I’m currently writing a book that moves beyond my previous work in design and technology into something more personal and more systemic.

The Inherited Machine is an attempt to understand the world not as a collection of events, but as a system already in motion when we arrive.

We inherit more than culture or opportunity. We inherit an economic architecture. A set of incentives. A logic that rewards some behaviors, punishes others, and quietly shapes what we believe is possible. For most of my life, I moved through this system without fully seeing it—only sensing its pressure.

This book traces that experience across several decades of acceleration.

It begins in the 1990s, in a moment of techno-optimism—when the internet, gaming, and counterculture promised new forms of freedom. It follows the collapse of that optimism through the early 2000s and the financial crisis, as platform capitalism and social media began to absorb and neutralize the very cultures that once challenged the system.

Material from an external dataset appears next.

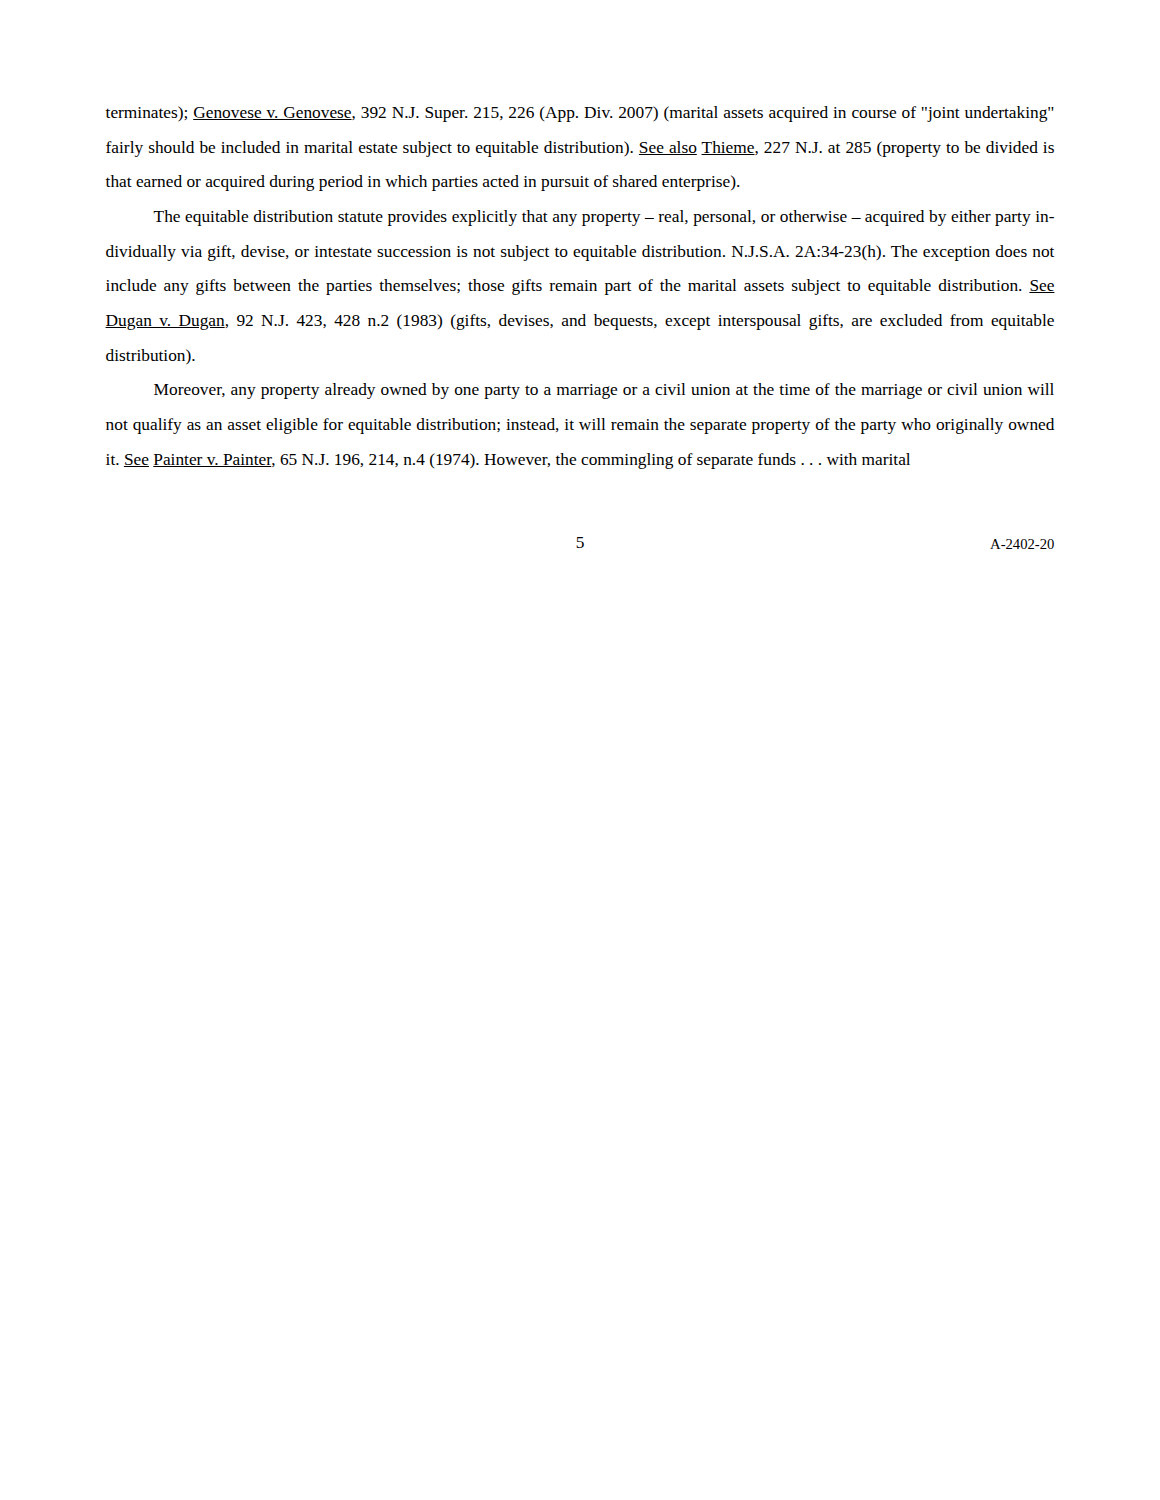terminates); Genovese v. Genovese, 392 N.J. Super. 215, 226 (App. Div. 2007) (marital assets acquired in course of "joint undertaking" fairly should be included in marital estate subject to equitable distribution). See also Thieme, 227 N.J. at 285 (property to be divided is that earned or acquired during period in which parties acted in pursuit of shared enterprise).
The equitable distribution statute provides explicitly that any property – real, personal, or otherwise – acquired by either party individually via gift, devise, or intestate succession is not subject to equitable distribution. N.J.S.A. 2A:34-23(h). The exception does not include any gifts between the parties themselves; those gifts remain part of the marital assets subject to equitable distribution. See Dugan v. Dugan, 92 N.J. 423, 428 n.2 (1983) (gifts, devises, and bequests, except interspousal gifts, are excluded from equitable distribution).
Moreover, any property already owned by one party to a marriage or a civil union at the time of the marriage or civil union will not qualify as an asset eligible for equitable distribution; instead, it will remain the separate property of the party who originally owned it. See Painter v. Painter, 65 N.J. 196, 214, n.4 (1974). However, the commingling of separate funds . . . with marital
5 A-2402-20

Along the way, I found myself in unlikely places: working in underground media, engaging with countercultural thinkers, experimenting with early ideas around automation, and later building a career inside the very technological systems that now shape global power.

These experiences were not exceptional. They were intersections—points where personal trajectory and larger economic forces collided. Each one revealed something about how the system works, and where it begins to fail.

Today, as artificial intelligence accelerates the transition toward a post-labour economy, those underlying structures are becoming visible in a new way. The question is no longer whether the system is stable, but whether it can adapt.

The Inherited Machine moves from observation to inquiry:
If the system we live in was designed, can it be redesigned?

This is not a manifesto, and not a memoir in the traditional sense. It is a philosophical and biographical exploration of how we arrived at this moment—and what it might take to build something more balanced, sustainable, and equitable in what comes next.